One bill gives landowners the ability to inspect gas companies’ records, to verify proper payment. The other prohibits drillers from retaliating against people who question their royalty payments. Neither measure achieves what advocates really want–which is to clarify a 1979 state law that sets the legal minimum royalty at 12.5 percent. They’ve been lobbying much harder for Everett’s bills.

“People will criticize that it doesn’t do enough,” Yaw says of his remedies. “Okay, well it’s like saying, ‘I only got two meals today. I wanted three.’ So does that mean you’re going to turn down everything?”

Rep. John Maher (R- Allegheny) takes credit for holding up Yaw’s bills.

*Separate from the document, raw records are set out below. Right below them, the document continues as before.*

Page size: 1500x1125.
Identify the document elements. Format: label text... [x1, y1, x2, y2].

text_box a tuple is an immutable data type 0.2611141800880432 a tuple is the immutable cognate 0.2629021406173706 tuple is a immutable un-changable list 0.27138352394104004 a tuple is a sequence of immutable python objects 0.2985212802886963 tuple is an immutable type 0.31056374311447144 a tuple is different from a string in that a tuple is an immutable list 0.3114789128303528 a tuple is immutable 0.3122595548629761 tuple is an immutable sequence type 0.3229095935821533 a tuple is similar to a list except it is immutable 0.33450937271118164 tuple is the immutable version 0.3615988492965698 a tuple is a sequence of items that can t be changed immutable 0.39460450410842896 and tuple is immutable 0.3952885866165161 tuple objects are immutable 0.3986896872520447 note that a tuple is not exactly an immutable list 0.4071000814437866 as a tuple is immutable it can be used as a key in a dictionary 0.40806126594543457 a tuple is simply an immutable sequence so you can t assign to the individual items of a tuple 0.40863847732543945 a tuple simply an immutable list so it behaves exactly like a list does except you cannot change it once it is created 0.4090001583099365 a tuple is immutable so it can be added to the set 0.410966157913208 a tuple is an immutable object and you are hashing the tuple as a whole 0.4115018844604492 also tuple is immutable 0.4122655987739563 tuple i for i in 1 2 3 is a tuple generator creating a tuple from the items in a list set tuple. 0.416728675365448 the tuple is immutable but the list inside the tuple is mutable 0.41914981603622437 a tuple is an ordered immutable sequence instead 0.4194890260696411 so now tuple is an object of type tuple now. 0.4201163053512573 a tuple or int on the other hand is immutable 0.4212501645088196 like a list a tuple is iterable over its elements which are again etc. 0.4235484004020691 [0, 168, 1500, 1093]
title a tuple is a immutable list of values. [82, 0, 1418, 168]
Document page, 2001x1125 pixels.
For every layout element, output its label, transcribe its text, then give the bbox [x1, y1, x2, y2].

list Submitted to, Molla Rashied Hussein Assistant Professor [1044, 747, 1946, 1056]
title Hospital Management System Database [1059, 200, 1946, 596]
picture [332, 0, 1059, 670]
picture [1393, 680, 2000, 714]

“It’s fair to say I stalled them,” he says. “I think Senator Yaw’s ideas are good. But my concern last session was if those bills went into law, there can be tendency around the legislature to say, ‘Oh we’ve already addressed that issue.’ His ideas are good, but they’re not enough.”

Maher says Pennsylvania’s 1979 minimum royalty law was designed to protect small property owners.

“And it’s not working,” he says.

Steve Miskin, a spokesman for GOP House Majority Leader Dave Reed (R- Indiana) says the leadership is trying to reach a consensus.

“There were a number of very lively caucus discussions on this issue last fall,” he says. “We are all trying to come up with some kind of legislative solution.”

The natural gas industry has lobbied against Everett’s previous two bills, arguing they were an unconstitutional attempt to rewrite contracts. They say any disputes between landowners and companies should be left to the courts.